U.S. Court of Appeals for the Seventh Circuit
Consumer Protection — FDCPA
A dunning letter, offering to settle a time-barred debt, violates the FDCPA.
“Our reasoning in Evory supports this understanding. There we considered whether a settlement offer contained in a dunning letter is per se unlawful under § 1692f. The concern was that unsophisticated consumers receiving letters with language like ‘Act now and receive a settlement of 25% off your current balance!’ would believe that if they did not pay by the deadline, they would not have a later chance to settle for less than the full amount. Such a belief would often have been ill-founded, because ‘debt collectors, who naturally are averse to instituting actual collection proceedings for the typically modest sums involved in the consumer debt collection business, frequently renew their offers if the consumer fails to accept the initial offer.’ Evory, 505 F.3d at 775. The recipients of the letters, however, would believe that if they did not immediately accept the offer, they would face legal proceedings where the full amount would be demanded.

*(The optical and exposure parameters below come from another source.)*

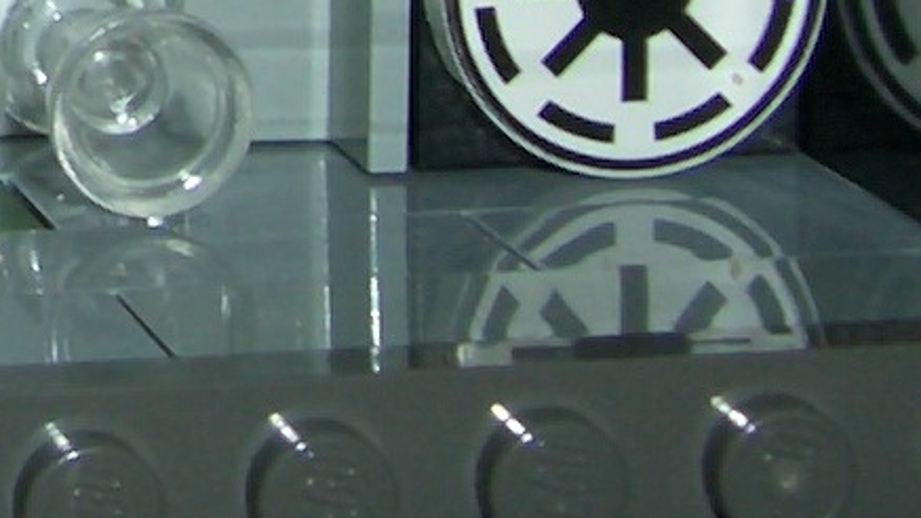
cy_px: -1118
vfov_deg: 5.6
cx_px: -902
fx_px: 4910
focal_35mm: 201
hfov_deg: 10.0
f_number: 4.3
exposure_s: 1/60
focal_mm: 5.8
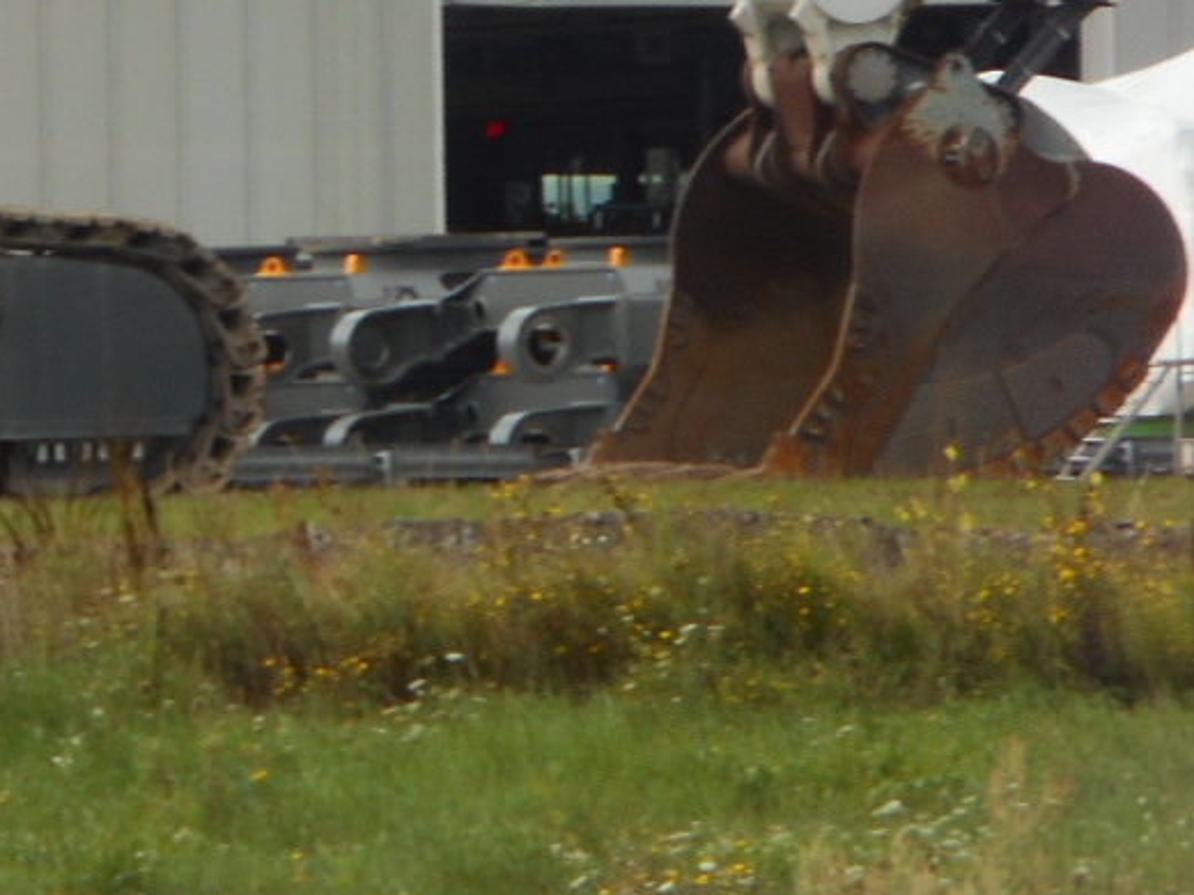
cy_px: -112
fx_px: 18557
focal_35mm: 538
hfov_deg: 3.7
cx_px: -83
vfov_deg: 2.8
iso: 80
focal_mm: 31.4
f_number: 6.4
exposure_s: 1/100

The risk here is similar: a settlement offer on a time-barred debt implies that the creditor could successfully sue on the debt. If unsophisticated consumers believe either that the settlement offer is their chance to avoid court proceedings where they would be defenseless, or if they believe that the debt is legally enforceable at all, they have been misled, and the debt collector has violated the FDCPA.”
Affirmed in part, and Reversed in part.
12-3504 & 13-2030 McMahon v. LVNV Funding, LLC
Appeal from the United States District Court for the Northern District of Illinois, Kocoras, J., Wood, J.